◆ **WRITTEN TASK**
Copy out the entries below in full and exactly.

◆ **EXERCISE DATA**

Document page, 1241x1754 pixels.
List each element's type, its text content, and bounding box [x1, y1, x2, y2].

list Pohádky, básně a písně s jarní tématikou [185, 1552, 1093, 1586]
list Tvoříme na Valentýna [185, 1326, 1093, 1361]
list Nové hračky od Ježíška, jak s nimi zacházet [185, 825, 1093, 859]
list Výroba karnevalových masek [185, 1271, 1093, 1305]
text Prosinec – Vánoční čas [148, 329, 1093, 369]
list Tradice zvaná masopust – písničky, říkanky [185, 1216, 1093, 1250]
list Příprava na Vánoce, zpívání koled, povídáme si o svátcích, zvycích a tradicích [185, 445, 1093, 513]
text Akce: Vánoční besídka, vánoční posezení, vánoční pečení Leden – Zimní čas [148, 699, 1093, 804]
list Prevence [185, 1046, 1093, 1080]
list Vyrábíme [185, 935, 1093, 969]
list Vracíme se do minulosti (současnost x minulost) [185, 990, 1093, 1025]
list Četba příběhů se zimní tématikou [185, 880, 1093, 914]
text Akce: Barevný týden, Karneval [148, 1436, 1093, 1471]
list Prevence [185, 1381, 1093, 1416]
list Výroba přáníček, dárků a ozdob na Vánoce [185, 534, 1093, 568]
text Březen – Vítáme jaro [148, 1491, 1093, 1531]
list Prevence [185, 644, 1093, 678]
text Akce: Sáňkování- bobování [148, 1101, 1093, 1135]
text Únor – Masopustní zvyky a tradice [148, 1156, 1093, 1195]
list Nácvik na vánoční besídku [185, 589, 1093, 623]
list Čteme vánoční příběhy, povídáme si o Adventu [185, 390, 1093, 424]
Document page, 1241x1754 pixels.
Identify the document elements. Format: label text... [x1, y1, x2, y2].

◆ **RESULT OF THIS EXERCISE**
Document page, 1241x1754 pixels.
List each element's type, its text content, and bounding box [x1, y1, x2, y2].

list Pohádky, básně a písně s jarní tématikou [185, 1552, 1093, 1586]
list Tvoříme na Valentýna [185, 1326, 1093, 1361]
list Nové hračky od Ježíška, jak s nimi zacházet [185, 825, 1093, 859]
list Výroba karnevalových masek [185, 1271, 1093, 1305]
text Prosinec – Vánoční čas [148, 329, 1093, 369]
list Tradice zvaná masopust – písničky, říkanky [185, 1216, 1093, 1250]
list Příprava na Vánoce, zpívání koled, povídáme si o svátcích, zvycích a tradicích [185, 445, 1093, 513]
text Akce: Vánoční besídka, vánoční posezení, vánoční pečení Leden – Zimní čas [148, 699, 1093, 804]
list Prevence [185, 1046, 1093, 1080]
list Vyrábíme [185, 935, 1093, 969]
list Vracíme se do minulosti (současnost x minulost) [185, 990, 1093, 1025]
list Četba příběhů se zimní tématikou [185, 880, 1093, 914]
text Akce: Barevný týden, Karneval [148, 1436, 1093, 1471]
list Prevence [185, 1381, 1093, 1416]
list Výroba přáníček, dárků a ozdob na Vánoce [185, 534, 1093, 568]
text Březen – Vítáme jaro [148, 1491, 1093, 1531]
list Prevence [185, 644, 1093, 678]
text Akce: Sáňkování- bobování [148, 1101, 1093, 1135]
text Únor – Masopustní zvyky a tradice [148, 1156, 1093, 1195]
list Nácvik na vánoční besídku [185, 589, 1093, 623]
list Čteme vánoční příběhy, povídáme si o Adventu [185, 390, 1093, 424]
Document page, 1241x1754 pixels.
Identify the document elements. Format: label text... [x1, y1, x2, y2].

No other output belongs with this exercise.